Shields of honour from

- 12 Medium Regiment, Artillery [on the eve of 32nd raising day].
- Officers of 43 Baluch Regiment.
- 48 Signal Battalion [7 January 1993].
- The Century six Artillery Unit.

=== In India ===
He was equally popular across the border in East Punjab (India) and was bestowed with the following honours.
- Awarded with a shield and a trophy by Rotary Club Amritsar South [23 July 1980]
- Awarded with a medallion and a trophy on the occasion of 11 December 1996, International Punjabi Cultural Festival at Mohali [26–27 November 1996]
- Awarded a shield by Chandigarh Press Club, Chandigarh, India, presented to him by the honourable Mr. Justice Amarjit Chaudry, acting chief justice of the Punjab and Haryana High Court [22 October 1997].
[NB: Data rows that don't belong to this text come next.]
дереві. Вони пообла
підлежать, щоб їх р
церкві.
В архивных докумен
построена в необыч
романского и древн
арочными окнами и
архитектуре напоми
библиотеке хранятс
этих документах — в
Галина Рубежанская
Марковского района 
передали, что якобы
- Awarded a shield by the Punjabi Intellectual Forum Chandigarh [25 October 1997]
- shield and a medallion by Sur layamunch Jalandhar [24 December 1997]
- Shield and medallion by Prof. Mohan Singh Foundation, Amritsar [1997]
- After his demise in 1999, Prof. Mohan Singh Foundation Amritsar, announced the "Inayat Hussain Bhatti Memorial Award" as a tribute to him. The first award under this category was awarded to Jasbir Jassi Gurdaspuria of Kudi Kudi fame, in 2001 at Ludhiana, India.